Conducting the first comprehensive analysis of prescription opioid-related deaths in New Hampshire presented some special challenges for Laura Hester, a geography major in the Dartmouth College Class of 2009. It involved driving an hour each way from Hanover, N.H., to the Chief Medical Examiner's Office in Concord almost every other day for two months in the winter. It required combing through the 1,500 death certificates from 2003 to 2007 that were loosely classified as involving "toxic substances" in order to find the 488 deaths that were due to prescription opioids. And since the certificates exist only in paper form, it required hours and hours of data entry. But all that hard work yielded a "high-quality" database, says her advisor, and an "excellent" and "very ambitious" senior honors thesis.

"I always believe that a good thesis is not concluding something," says Hester's advisor, Xun Shi, Ph.D., an associate professor of geography at Dartmouth, "but opening or beginning something that [has] great potential, in terms of both continuation of the research and the development of the researcher herself." And Hester's thesis certainly does both.

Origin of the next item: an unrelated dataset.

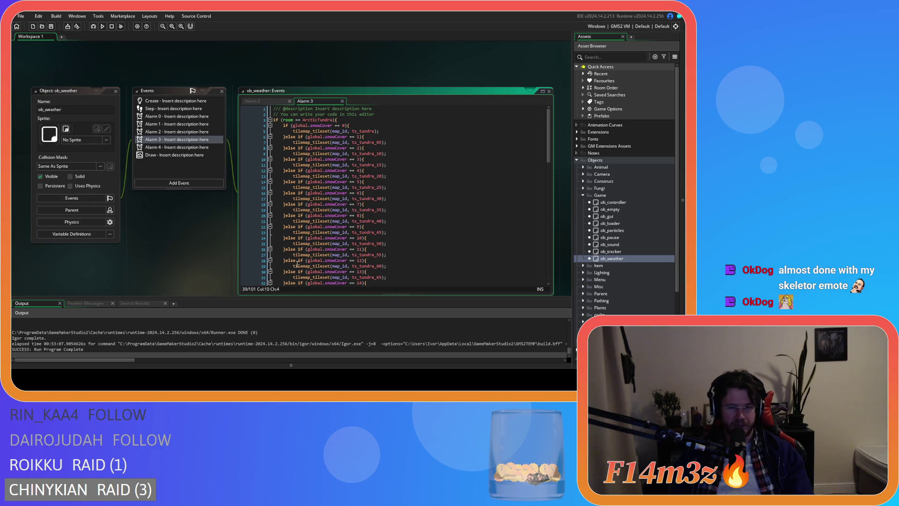
left_click(384, 153)
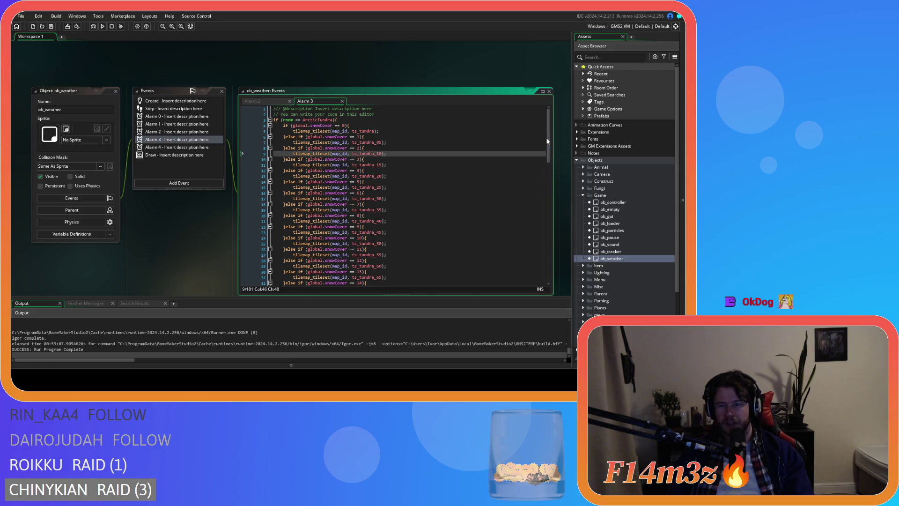
scroll(549, 157, "down", 6)
left_click(367, 158)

In her analysis, Hester found two trends "that are worrisome," she says. The first is the age-specific prescription opioid-related death rates for men and women in New Hampshire. The rate for males ages 18 to 24 has increased faster than any other age group. Yet for females, the largest increase has been among women ages 45 to 64. "The 18-to-24 [group] is worrisome," says Hester, because young people experience less chronic pain and thus are less likely to be prescribed opioids, such as Vicodin or OxyContin. So prescription opioids prescribed to older adults must be getting diverted to this younger group. In contrast, middle-aged women addicted to opioids are "most likely doctor-shopping," Hester surmises, going from doctor to doctor in order to get higher doses or simply more of the drugs. "So you have a law-enforcement problem in younger people and a prescribing-practices problem in older people," says Hester. "This means that you have to have two different education programs to address two different demographics."

Another "worrisome" trend Hester noticed was that the highest risk areas of New Hampshire are near the Maine border. In 2006, Maine had the fifth-highest use among all 50 states of oxycodone (also known by the brand name OxyContin), the sixth-highest use of methadone, and the ninth-highest use of morphine, according to calculations made by the Las Vegas Sun. "So it is a possibility that you are having diversion problems from Maine into New Hampshire," she notes. But this a just a guess, she adds, based on a limited data set and analysis.

Hester won't be conducting a more in-depth analysis of prescription opioid-related deaths in the Granite State herself, although she hopes others will. After graduating from Dartmouth in 2009, she's entering the Johns Hopkins School of Public Health to begin pursuing her dream of becoming an epidemiologist.